Back in the renaissance, one person could master most of science. This is why we talk about renaissance men. That's the legend anyway. Many fantasy settings are roughly equivalent to the renaissance. I'm not saying it has to be this way, just how you can explain it if you want a wide range of magic available in your setting/game.
 

Thomas Shey

Legend
I'm a picky-butt so I like a number but have issues with all of them. Probably the ones I found most interesting were the two kinds of Node magic in Swordbearer, even though there were problems with them in practice.
 

nogray

Adventurer
I enjoyed reading about the Talislanta (4e) magic system. In it, you have Orders, which are like traditions of magic. They grant access to (and have bonuses and penalties that apply to) Modes, which are broad effect categories (Move, Attack, Defend, Heal, etc.). Some Orders may have no access to a particular mode. You take skill levels with each mode, so being a broadly-talented spellcaster can get expensive.

To cast a spell, the player picks the level (like base damage) and effects (part of the mode) and modifiers (like -1 to casting roll for each foot of radius of an AoE attack spell or each extra 10 feet past the initial 50 foot range), which sets the casting penalty of the spell. Roll a d20, add your skill at the mode, any order-based and other modifiers, and subtract the casting penalty of the spell.
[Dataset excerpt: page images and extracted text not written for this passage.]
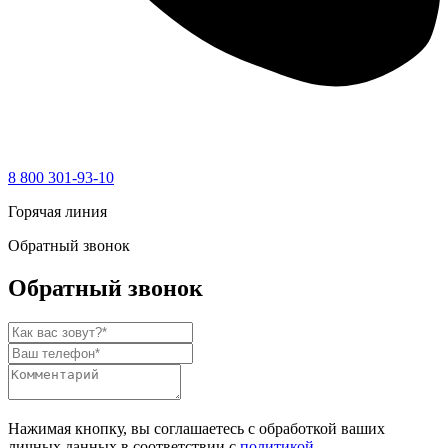
8 800 301-93-10
Горячая линия
Обратный звонок
Обратный звонок
Нажимая кнопку, вы соглашаетесь с обработкой ваших
личных данных в соответствии с
политикой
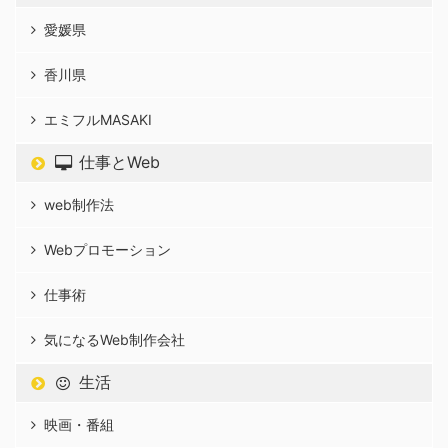
愛媛県
香川県
エミフルMASAKI
仕事とWeb
web制作法
Webプロモーション
仕事術
気になるWeb制作会社
生活
映画・番組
Rolling a total less than zero can cause a mishap, so those are possible, but only when a caster is "overreaching." Slap a name on the specific combination, should you so desire, especially for ones you might use frequently.

Most of the time, your cost for casting is -1 to further spellcasting rolls until you rest for the night. (Rolls totalling 20+ don't cause this penalty to accumulate.)